BANDA ACEH - Menteri Keuangan (Menkeu) RI, Sri Mulyani Indrawati mengisi Kuliah Umum di Gedung AAC Dayan Dawood, Universitas Syiah Kuala, Banda Aceh, Kamis (5/1/2017). Menkeu juga didampingi Pelaksana Tugas (Plt) Gubernur Aceh, Soedarmo. Kuliah umum dengan tema "Peran Fiskal Dalam Membangun Perekonomian Inklusif" itu turut dihadiri oleh ribuan mahasiswa, para akademisi dan pejabat dari Satuan Kerja Pemerintah Aceh (SKPA).

Dalam kuliah umumnya, Sri Mulyani menyampaikan beberapa materi terkait pemberdayaan instrumen keuangan negara melalui APBN untuk menciptakan pembangunan yang merata serta mengurangi  ketimpangan penghasilan penduduk Indonesia.

Menurutnya, ketimpangan yang terjadi di Indonesia saat ini dapat dilihat dari masih tinggi gini rasio, yaitu menggambarkan ukuran ketimpangan dengan nilai berkisar antara nol hingga satu.

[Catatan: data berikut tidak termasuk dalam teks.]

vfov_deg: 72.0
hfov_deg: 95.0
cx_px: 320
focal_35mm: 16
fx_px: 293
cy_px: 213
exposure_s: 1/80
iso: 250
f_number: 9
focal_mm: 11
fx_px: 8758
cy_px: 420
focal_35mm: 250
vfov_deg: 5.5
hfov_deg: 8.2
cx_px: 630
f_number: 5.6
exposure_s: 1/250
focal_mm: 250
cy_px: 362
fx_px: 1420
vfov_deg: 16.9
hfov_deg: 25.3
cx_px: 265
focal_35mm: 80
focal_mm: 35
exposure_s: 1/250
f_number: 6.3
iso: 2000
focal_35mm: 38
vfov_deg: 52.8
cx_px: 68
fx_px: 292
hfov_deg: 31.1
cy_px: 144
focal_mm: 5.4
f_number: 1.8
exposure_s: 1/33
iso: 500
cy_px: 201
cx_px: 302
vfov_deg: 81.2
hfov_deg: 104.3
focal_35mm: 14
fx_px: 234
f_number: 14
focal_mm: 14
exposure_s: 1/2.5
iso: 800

Makin tinggi indeks gini, menunjukkan besarnya ketimpangan.

Baca juga: Menkeu: Kemiskinan Tantangan Terbesar dalam Pembangunan

“Indonesia saat ini rasio gininya mencapai 0.39, itu masih tinggi. Kita harus berkerja semaksimal mungkin dengan menyusun kebijakan yang lebih merata seperti harapan Presiden yang menginginkan gini rasio Indonesia terus turun,” katanya.

Sri Mulyani mengatakan jika satu negara yang memiliki rasio gini tinggi, maka ketimpangan dalam masyarakat akan sangat jelas dan melemahkan kemampuan satu negara untuk tumbuh dalam jangka panjang.

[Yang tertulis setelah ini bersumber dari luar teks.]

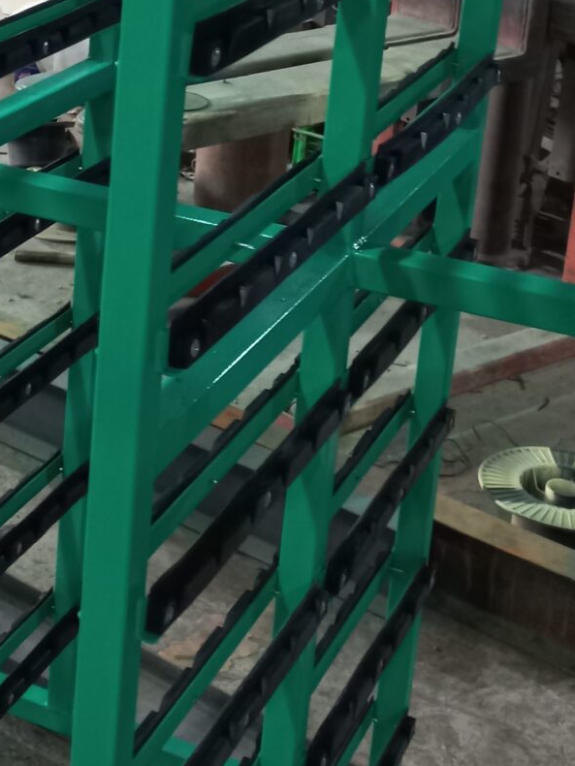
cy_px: 126
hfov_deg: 18.0
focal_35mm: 81
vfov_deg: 23.7
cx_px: 80
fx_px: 1793
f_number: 1.8
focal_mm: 4.6
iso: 400
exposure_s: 1/25
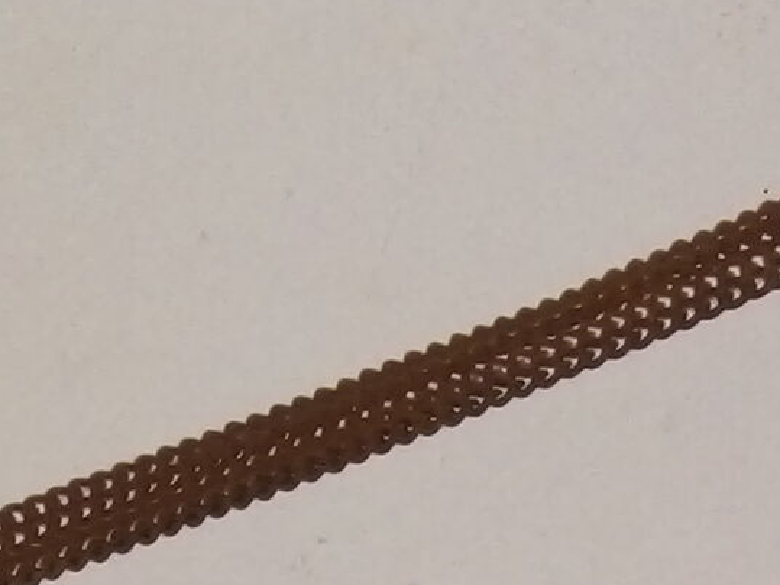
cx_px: 279
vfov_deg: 6.4
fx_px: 4866
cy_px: 1662
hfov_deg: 9.2
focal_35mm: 216
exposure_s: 1/33.3
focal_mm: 4.52
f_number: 2.2
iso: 185
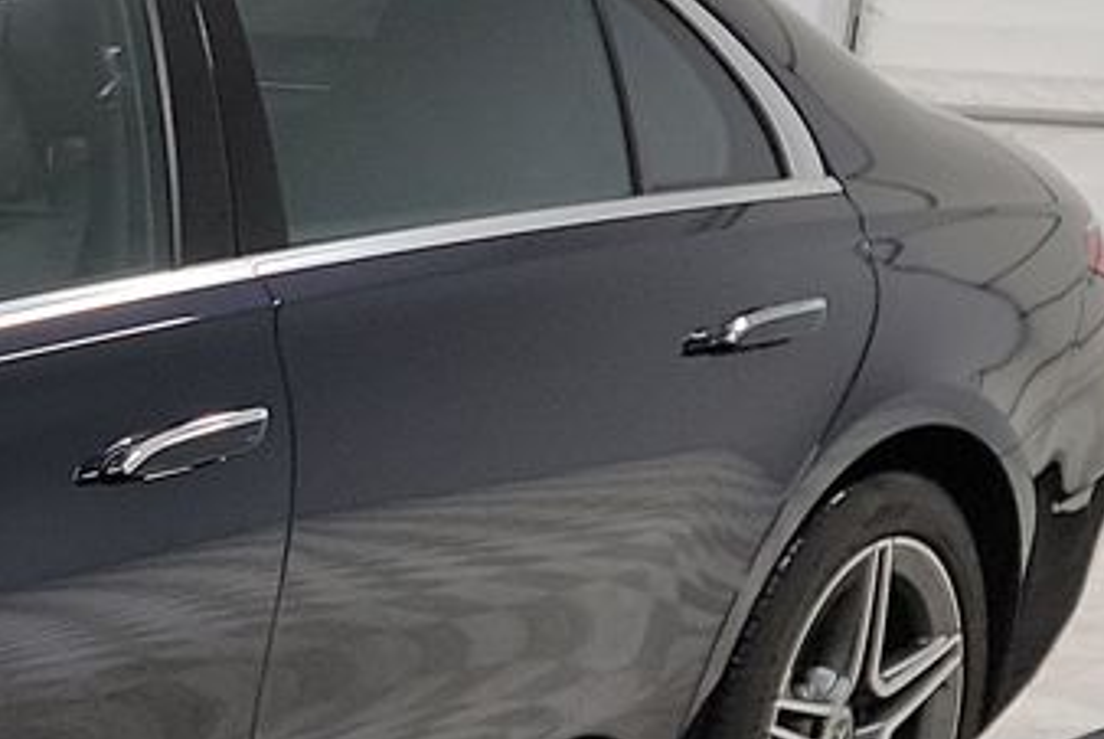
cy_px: 801
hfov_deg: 15.0
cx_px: -898
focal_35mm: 118
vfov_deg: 11.5
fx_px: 3622
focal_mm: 6.7
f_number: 1.8
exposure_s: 1/119
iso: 95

Melalui instrumen fiskal seperti APBN, kebijakan moneter bank sentral serta kebijakan ekonomi struktural berupa paket ekonomi yang kompetitif, Sri Mulyani berharap Indonesia mampu menurunkan angka ketimpangan menjadi lebih rendah.

Salah satu komponen yang penting dalam APBN kata Sri Mulyani adalah penerimaan pajak non-migas, yaitu penerimaan pajak dari wajib pajak, baik itu individu maupun organisasi, yang menurutnya masih rendah.

“Dari 30 juta-an peserta wajib pajak di Indonesia, hanya sebagian kecil yang menyerahkan Surat Pemberitahuan (SPT) Pajak, dan yang membayar pajak secara teratur tidak sampai 10 juta peserta,” ujarnya.

Menurut Sri Mulyani, rendahnya partisipasi masyarakat terutama para wajib pajak menyebabkan anggaran APBN selalu defisit, sehingga negara harus berutang karena angka belanjanya yang lebih tinggi.

“Itulah makanya, kita lakukan beberapa kebijakan di bidang pajak seperti Tax Amnesty dalam rangka meningkatkan pendapatan negara sehingga proses pemerataan kesejahteraan masyrakat dapat tercapai melalui tranfer dana ke daerah dari pemerintah pusat,” jelasnya.

Menanggapi keberhasilan program tax amnesty tersebut, Sri Mulyani mengatakan jumlah peserta yang ikut dalam program itu masih rendah karena baru mencapai 2 persen dari total jumlah wajib pajak yang wajib menyampaikan SPT.

“Jumlah wajib pajak ini pun masih sedikit. Seharusnya dengan total jumlah penduduk 200 juta jiwa saja, jumlah wajib pajaknya mencapai 60 juta, dengan itu pemerintah dapat maksimal menggunakan instumen fiskal untuk kesejahteraan bangsa Indonesia,” pungkasnya.